As soon as Trelawney Hope leaves the room, the Prime Minister expresses doubts about the letter having been in the despatch box all the time. Holmes, however, refuses to tell the Prime Minister anything more about the matter.


The story was adapted as the sixth and final episode of the BBC TV series Sherlock Holmes in which Alan Wheatley played the title character. The episode was first broadcast in the United Kingdom on November 22, 1951.

"The Second Stain" was the title of the first episode of the BBC TV series Sherlock Holmes which starred Peter Cushing as the famous detective. It was first shown on British television on September 9, 1968. The episode is now lost.

The fourth episode of the Granada TV series The Return of Sherlock Holmes, starring Jeremy Brett, is an adaptation of the story. The episode first aired in the United Kingdom on the ITV network on July 23, 1986.
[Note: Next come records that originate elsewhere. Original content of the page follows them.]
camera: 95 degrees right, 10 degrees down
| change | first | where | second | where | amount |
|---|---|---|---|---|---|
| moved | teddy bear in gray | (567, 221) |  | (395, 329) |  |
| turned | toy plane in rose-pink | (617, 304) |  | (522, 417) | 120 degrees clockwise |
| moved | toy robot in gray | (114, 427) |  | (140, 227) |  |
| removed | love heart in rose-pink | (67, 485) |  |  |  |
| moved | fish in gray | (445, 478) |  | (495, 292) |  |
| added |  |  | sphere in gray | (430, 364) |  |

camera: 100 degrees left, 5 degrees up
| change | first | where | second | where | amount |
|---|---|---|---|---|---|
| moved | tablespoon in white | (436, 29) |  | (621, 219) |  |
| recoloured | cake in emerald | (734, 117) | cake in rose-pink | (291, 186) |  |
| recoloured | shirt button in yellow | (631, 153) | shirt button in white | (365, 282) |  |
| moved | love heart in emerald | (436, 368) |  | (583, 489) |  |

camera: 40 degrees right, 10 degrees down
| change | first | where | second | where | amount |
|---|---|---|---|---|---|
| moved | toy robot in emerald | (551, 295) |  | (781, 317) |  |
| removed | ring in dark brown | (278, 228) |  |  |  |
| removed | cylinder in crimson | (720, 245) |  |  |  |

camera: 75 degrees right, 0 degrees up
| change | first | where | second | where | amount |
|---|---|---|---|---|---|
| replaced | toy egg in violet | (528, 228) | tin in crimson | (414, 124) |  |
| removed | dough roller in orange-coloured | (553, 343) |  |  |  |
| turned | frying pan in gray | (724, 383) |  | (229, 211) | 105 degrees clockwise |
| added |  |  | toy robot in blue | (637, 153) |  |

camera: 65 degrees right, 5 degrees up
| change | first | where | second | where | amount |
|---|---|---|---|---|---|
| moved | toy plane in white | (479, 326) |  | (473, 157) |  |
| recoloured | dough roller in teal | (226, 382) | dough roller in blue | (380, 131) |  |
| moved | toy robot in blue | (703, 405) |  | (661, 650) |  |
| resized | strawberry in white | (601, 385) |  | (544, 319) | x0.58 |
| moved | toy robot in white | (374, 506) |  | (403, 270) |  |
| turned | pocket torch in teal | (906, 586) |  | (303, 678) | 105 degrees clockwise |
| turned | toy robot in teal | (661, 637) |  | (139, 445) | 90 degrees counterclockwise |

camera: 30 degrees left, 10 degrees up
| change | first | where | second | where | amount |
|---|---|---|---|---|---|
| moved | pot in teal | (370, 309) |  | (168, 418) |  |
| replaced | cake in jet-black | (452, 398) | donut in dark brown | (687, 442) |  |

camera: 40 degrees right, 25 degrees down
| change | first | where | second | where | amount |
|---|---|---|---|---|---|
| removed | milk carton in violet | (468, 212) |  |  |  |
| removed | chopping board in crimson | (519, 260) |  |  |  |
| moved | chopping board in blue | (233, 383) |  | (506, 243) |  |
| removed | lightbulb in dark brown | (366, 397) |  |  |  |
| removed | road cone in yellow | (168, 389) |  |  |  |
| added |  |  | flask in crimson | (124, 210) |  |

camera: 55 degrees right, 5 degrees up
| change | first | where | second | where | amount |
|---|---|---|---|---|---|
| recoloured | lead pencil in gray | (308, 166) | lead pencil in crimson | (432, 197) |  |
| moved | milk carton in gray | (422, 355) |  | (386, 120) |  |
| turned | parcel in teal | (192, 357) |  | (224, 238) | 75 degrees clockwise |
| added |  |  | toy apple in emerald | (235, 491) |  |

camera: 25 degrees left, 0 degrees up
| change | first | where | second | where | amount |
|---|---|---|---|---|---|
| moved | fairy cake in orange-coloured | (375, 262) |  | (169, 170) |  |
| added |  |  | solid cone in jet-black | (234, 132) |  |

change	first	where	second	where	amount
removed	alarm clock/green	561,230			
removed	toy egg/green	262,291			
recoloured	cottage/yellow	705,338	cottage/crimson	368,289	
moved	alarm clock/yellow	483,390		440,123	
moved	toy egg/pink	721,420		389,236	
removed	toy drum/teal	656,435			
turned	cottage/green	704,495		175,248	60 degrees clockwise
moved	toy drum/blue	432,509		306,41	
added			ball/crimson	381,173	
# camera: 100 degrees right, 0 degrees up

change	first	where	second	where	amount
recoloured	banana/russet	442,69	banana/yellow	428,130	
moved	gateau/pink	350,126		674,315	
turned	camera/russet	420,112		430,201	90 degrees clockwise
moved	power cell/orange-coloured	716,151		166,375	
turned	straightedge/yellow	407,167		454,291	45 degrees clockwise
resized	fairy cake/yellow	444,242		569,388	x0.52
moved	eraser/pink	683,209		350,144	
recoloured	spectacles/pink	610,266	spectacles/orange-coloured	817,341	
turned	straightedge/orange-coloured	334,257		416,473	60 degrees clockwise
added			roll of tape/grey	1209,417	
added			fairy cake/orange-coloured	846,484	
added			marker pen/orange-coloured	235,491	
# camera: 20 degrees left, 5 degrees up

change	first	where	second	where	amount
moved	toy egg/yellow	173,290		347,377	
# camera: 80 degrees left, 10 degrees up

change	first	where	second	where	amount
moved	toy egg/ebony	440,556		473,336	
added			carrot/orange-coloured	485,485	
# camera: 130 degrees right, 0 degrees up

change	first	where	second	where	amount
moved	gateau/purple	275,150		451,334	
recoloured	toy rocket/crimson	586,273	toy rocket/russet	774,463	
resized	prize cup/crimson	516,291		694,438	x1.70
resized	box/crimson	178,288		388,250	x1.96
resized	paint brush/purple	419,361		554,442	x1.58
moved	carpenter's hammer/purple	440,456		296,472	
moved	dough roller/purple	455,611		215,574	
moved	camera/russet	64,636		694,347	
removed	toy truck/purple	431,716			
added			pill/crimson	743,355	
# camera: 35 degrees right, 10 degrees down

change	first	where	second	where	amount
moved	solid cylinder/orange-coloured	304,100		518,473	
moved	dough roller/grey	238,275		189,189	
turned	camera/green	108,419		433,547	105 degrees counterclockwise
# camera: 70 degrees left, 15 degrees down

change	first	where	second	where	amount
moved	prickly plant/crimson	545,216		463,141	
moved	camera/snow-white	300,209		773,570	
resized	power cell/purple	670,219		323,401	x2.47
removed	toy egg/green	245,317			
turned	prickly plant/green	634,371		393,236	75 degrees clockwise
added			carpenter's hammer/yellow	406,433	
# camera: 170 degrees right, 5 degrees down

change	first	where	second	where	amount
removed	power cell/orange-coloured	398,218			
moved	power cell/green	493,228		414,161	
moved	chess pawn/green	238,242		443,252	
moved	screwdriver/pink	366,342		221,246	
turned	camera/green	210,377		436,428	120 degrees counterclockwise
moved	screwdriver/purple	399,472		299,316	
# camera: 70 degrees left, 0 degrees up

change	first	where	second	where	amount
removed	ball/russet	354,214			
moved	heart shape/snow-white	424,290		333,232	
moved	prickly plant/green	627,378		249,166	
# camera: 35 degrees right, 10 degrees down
The TV movie Sherlock Holmes and Dr. Watson - The Twentieth Century Approaches, starring Vasily Livanov as Holmes and Vitali Solomin as Watson, which was first shown on television in the Soviet Union in 1986, is based on "The Adventure of the Second Stain", "The Adventure of the Engineer's Thumb", "The Adventure of the Bruce-Partington Plans" and "His Last Bow".


  1. In the list of his twelve favorite Sherlock Holmes stories which Sir Arthur Conan Doyle compiled for The Strand in 1927, the author ranked "The Adventure of the Second Stain" as his eighth best, following "The Adventure of the Speckled Band", "The Red-Headed League", "The Adventure of the Dancing Men", "The Final Problem", "A Scandal in Bohemia', "The Adventure of the Empty House" and "The Five Orange Pips".
  2. Spies called Oberstein and La Rothiere are also referred to in the 1905 Sherlock Holmes story "The Adventure of the Bruce-Partington Plans".